Exercise goal: The data needs to be returned in full, exactly as it reads.

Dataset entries
#####

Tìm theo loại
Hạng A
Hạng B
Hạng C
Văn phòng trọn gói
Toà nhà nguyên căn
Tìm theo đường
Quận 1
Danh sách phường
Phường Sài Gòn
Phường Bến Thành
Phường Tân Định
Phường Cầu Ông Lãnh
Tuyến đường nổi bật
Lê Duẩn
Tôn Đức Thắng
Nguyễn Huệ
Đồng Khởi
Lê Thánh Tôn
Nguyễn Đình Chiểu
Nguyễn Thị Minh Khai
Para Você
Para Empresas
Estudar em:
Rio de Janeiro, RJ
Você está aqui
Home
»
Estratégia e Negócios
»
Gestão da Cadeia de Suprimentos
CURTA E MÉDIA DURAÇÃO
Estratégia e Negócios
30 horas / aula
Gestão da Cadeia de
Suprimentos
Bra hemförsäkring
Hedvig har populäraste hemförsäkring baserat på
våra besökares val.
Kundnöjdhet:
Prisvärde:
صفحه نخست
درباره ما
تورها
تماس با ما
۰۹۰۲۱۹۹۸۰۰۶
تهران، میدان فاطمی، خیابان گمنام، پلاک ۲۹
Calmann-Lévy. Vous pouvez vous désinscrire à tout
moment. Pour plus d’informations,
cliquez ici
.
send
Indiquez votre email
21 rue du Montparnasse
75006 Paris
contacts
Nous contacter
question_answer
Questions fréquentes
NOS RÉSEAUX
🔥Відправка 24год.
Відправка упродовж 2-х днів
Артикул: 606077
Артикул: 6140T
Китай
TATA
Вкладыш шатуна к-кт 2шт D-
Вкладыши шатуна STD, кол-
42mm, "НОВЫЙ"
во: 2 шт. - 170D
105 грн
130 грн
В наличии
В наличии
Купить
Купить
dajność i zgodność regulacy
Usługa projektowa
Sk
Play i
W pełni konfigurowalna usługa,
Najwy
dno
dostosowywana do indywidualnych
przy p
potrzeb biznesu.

#####

Task answer:
Tìm theo loại
Hạng A
Hạng B
Hạng C
Văn phòng trọn gói
Toà nhà nguyên căn
Tìm theo đường
Quận 1
Danh sách phường
Phường Sài Gòn
Phường Bến Thành
Phường Tân Định
Phường Cầu Ông Lãnh
Tuyến đường nổi bật
Lê Duẩn
Tôn Đức Thắng
Nguyễn Huệ
Đồng Khởi
Lê Thánh Tôn
Nguyễn Đình Chiểu
Nguyễn Thị Minh Khai
Para Você
Para Empresas
Estudar em:
Rio de Janeiro, RJ
Você está aqui
Home
»
Estratégia e Negócios
»
Gestão da Cadeia de Suprimentos
CURTA E MÉDIA DURAÇÃO
Estratégia e Negócios
30 horas / aula
Gestão da Cadeia de
Suprimentos
Bra hemförsäkring
Hedvig har populäraste hemförsäkring baserat på
våra besökares val.
Kundnöjdhet:
Prisvärde:
صفحه نخست
درباره ما
تورها
تماس با ما
۰۹۰۲۱۹۹۸۰۰۶
تهران، میدان فاطمی، خیابان گمنام، پلاک ۲۹
Calmann-Lévy. Vous pouvez vous désinscrire à tout
moment. Pour plus d’informations,
cliquez ici
.
send
Indiquez votre email
21 rue du Montparnasse
75006 Paris
contacts
Nous contacter
question_answer
Questions fréquentes
NOS RÉSEAUX
🔥Відправка 24год.
Відправка упродовж 2-х днів
Артикул: 606077
Артикул: 6140T
Китай
TATA
Вкладыш шатуна к-кт 2шт D-
Вкладыши шатуна STD, кол-
42mm, "НОВЫЙ"
во: 2 шт. - 170D
105 грн
130 грн
В наличии
В наличии
Купить
Купить
dajność i zgodność regulacy
Usługa projektowa
Sk
Play i
W pełni konfigurowalna usługa,
Najwy
dno
dostosowywana do indywidualnych
przy p
potrzeb biznesu.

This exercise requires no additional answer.